Predicting Influenza A Tropism with End-to-End Learning of Deep Networks.

Journal: Health security
PMID:

Abstract

The type of host that a virus can infect, referred to as host specificity or tropism, influences infectivity and thus is important for disease diagnosis, epidemic response, and prevention. Advances in DNA sequencing technology have enabled rapid metagenomic analyses of viruses, but the prediction of virus phenotype from genome sequences is an active area of research. As such, automatic prediction of host tropism from analysis of genomic information is of considerable utility. Previous research has applied machine learning methods to accomplish this task, although deep learning (particularly deep convolutional neural network, CNN) techniques have not yet been applied. These techniques have the ability to learn how to recognize critical hierarchical structures within the genome in a data-driven manner. We designed deep CNN models to identify host tropism for human and avian influenza A viruses based on protein sequences and performed a detailed analysis of the results.

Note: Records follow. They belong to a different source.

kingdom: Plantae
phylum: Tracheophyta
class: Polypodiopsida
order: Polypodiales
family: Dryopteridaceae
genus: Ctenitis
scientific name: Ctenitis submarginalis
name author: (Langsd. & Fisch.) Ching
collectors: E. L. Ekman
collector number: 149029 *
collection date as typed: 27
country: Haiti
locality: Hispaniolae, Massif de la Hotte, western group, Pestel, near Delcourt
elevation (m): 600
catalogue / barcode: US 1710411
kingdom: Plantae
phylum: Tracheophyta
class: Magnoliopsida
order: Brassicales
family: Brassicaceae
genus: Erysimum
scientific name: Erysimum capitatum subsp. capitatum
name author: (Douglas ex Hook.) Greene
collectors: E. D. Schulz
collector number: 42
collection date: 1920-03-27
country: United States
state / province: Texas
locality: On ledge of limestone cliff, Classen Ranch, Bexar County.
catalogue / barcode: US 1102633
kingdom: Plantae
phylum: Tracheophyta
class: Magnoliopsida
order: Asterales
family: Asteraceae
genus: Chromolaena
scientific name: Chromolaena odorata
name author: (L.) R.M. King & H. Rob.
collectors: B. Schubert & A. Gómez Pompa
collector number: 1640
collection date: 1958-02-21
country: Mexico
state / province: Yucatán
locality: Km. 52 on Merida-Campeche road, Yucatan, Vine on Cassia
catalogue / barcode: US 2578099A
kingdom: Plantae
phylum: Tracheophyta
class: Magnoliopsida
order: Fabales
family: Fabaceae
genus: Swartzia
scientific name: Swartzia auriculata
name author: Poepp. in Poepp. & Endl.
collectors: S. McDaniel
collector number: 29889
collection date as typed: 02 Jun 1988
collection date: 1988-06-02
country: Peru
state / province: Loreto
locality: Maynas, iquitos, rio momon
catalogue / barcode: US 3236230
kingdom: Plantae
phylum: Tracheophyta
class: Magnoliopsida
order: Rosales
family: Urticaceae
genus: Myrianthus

Our findings show that deep CNN techniques work as well as existing approaches (with 99% mean accuracy on the binary prediction task) while performing end-to-end learning of the prediction model (without the need to specify handcrafted features). The findings also show that these models, combined with standard principal component analysis, can be used to quantify and visualize viral strain similarity.

Authors

  • Dan Scarafoni
    Dan Scarafoni, MS, is a graduate student, Lab for Computational Behavior Analysis, Georgia Institute of Technology, Atlanta, GA.
  • Brian A Telfer
    MIT Lincoln Laboratory, 244 Wood St, Lexington, MA, 02420, USA.
  • Darrell O Ricke
    Darrell O. Ricke, PhD, is on the Technical Staff, Biological and Chemical Technologies.
  • Jason R Thornton
    Jason R. Thornton, PhD, is Associate Group Leader, Informatics and Decision Support Group.
  • James Comolli
    James Comolli, PhD, is on the Technical Staff, Biological and Chemical Technologies Group; all at the MIT Lincoln Laboratory, Lexington MA.